It's not just about talent or luck.
Have you ever wondered why some entertainers are phenomenally successful, and others can never seem to catch a break? What if I told you that talent was only part of the equation? For most, what it comes down to is hard work, perseverance, and vision.
Working as an entertainment lawyer these past 20-something years, I've seen some clients make it big, and others, equally talented, flop just as dramatically, or worse yet, get discouraged and throw in the towel.
Ingredients of Success
Success in any endeavor is composed of a handful of key elements. They are:
- Performance, and;
The entertainment industry is just that, an industry. Like any industry, it is composed of companies and individuals who are in it as their business. It's called “Show Business” for a reason. They're here to make money. To make a profit. It's not all fun and games, partying and mingling with the beautiful people. It takes a lot of hard work by a lot of people to manage a successful career in this game.
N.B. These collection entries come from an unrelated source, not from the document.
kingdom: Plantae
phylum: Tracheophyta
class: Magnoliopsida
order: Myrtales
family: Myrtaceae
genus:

So, you want to make it in Hollywood? Are you ready to do the hard work? Let's talk about those four elements:
Like anything in life, you need to prepare before you can possibly achieve great things. We all go to school to learn the fundamental life skills like reading, writing and arithmetic. That's preparation.
Formulating a vision is also an important part of preparation. Without a destination and a plan for arriving there, you're likely to waste considerable time and energy just to arrive “anywhere”. Proper preparation means sitting down and figuring out where you're headed, how you're getting there, and what you'll do when you arrive.
Learning the business of your industry is another important part of preparation. The most successful people in the entertainment industry (regardless of their actual trades) have worked hard to study, understand and develop intuition about the business. If you're going to succeed in the entertainment industry, you need to treat it like a business. Business people prepare. So should you.
Practice means keeping your tools sharp and ready for action. Businesses and business people practice. They do things over and over and over until they're nearly automatic. They develop systems and protocols.
If you're a writer, and you're not writing every single day, without fail, can you honestly say you're as ready as you can be for success?
If you're an actor and you're not taking classes, working at your craft, and pushing your limits, you're not doing the work.
If you're a producer and you're not talking with other producers, shadowing a mentor, studying the busienss, then you're not doing the work. If you're working the phones every day, dealing with rejection, frustration and headaches, THAT is doing the work. Are you doing everything you can to package your project, interest financiers, and secure distribution? If not, you're not showing up for practice.
Daily practice is the commitment you must make to achieving success. The old saying that “showing up is 90% of success” may just be true. Show up every day, do the work, and eventually, you'll succeed.
Performance means that when you DO get a job, set up a project, or whatever, you make the most of the situation. Pick a cliche'. You go the extra mile. You deliver 110%, etc. The point is, you get the job done, you do it well, and you build a reputation for being an achiever. Consistently performing to the best of your ability is key to career and business advancement. Phone things in, even just once in a while, and you're setting yourself up for mediocre performance over the long haul. No excuses. Go big, or go home.
Businesses that don't perform, consistently, don't last long.
The biggest mistake anyone in this industry makes is giving up. Calling it quits. If you're committed to your dream of achieving success in show business, there is no giving up. If you lose your passion for things, then fine, give up, go home, get a “real” job, and try to forget the dream. But as long as that dream lives inside you, you owe it to yourself, to the business, and to society to stay the course. No matter what.
Sadly, too many good, talented people give up just before their success arrives. Persistence, even in the face of overwhelming odds, seemingly insurmountable hurdles, and scorn from family, friends, and others, is a common trait among all of the most successful people in any field of endeavor.
Businesses chart a course, and then stick to it. But, smart, effective, and successful businesses are capable of mid-course corrections. They are capable of the “strategic pivot”.
The role of luck.
Luck is something you make, not something you just have or don't. If you Prepare, Practice, Perform and Persist, you will have made your luck. Good fortune will, eventually, find you. If you're there to be found.
So, here are a few things you can do to get started (or re-started) on the path to success in this crazy industry.
- Step back and look at your career as your BUSINESS
- Articulate (out loud, and on paper) your vision for your business' objectives, and goals.
- Craft a business plan for your business. WRITE IT DOWN. (get a book on how to write a business plan, or hire a consultant (Like me) to help you. But make sure it's your own.
- Identify the things you need to do each day to prepare, practice and perform, Break up your goals into the component steps, sub-steps, and individual tasks that need to be done to acheive them.
- Each day, set out to do one or two of the individual tasks for each goal.
- Track your progress, and take pride in each accomplishment.
- Work your plan, but every few weeks, step back and take a strategic look at your business, identify what's working, and what's not, reevaluate your goals, tasks, etc.,
- Finally, look for opportunities that you might not have seen before, and if it makes sense, pivot.
Pretty soon, you'll start seeing the kind of success you've dreamed of.